§ What is expected
Format the lines as a numbered list, starting at the line that contains "phylum: Tracheophyta" and ending at the last line of the rows, both included. Leave out any blank lines.

Stored entries
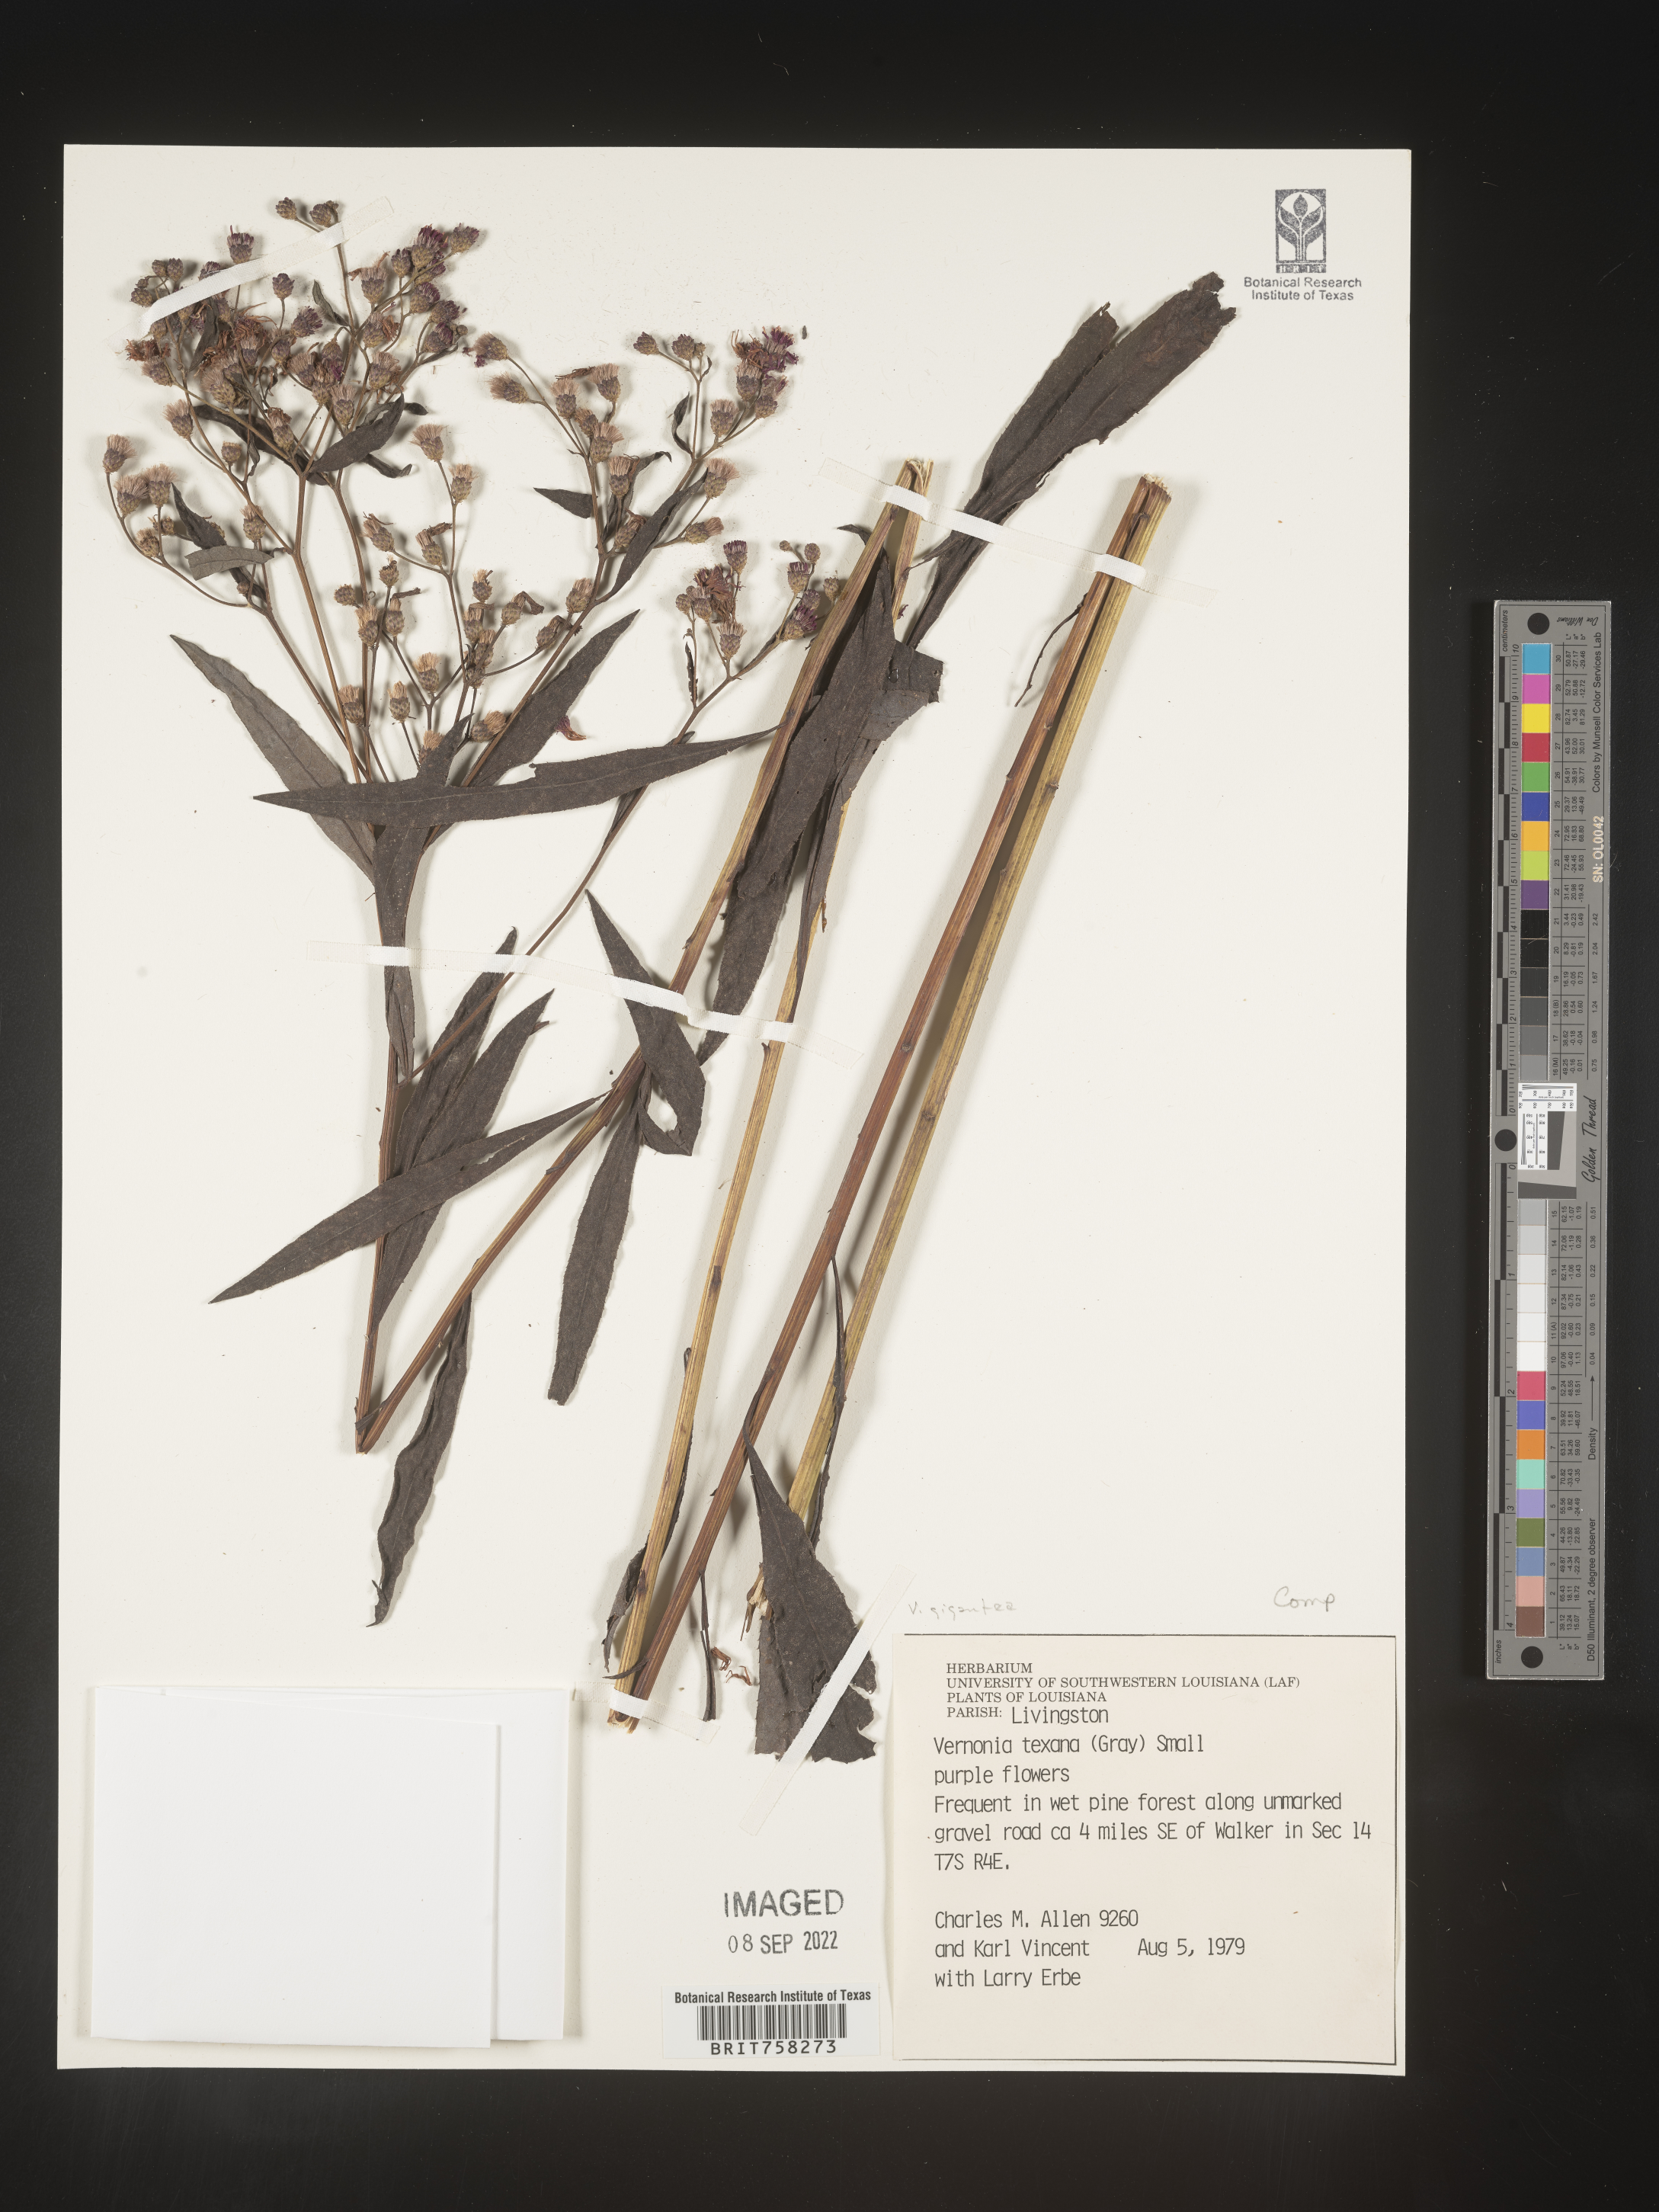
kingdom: Plantae
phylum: Tracheophyta
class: Magnoliopsida
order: Asterales
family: Asteraceae
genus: Vernonia
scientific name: Vernonia gigantea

§ Full response
1. phylum: Tracheophyta
2. class: Magnoliopsida
3. order: Asterales
4. family: Asteraceae
5. genus: Vernonia
6. scientific name: Vernonia gigantea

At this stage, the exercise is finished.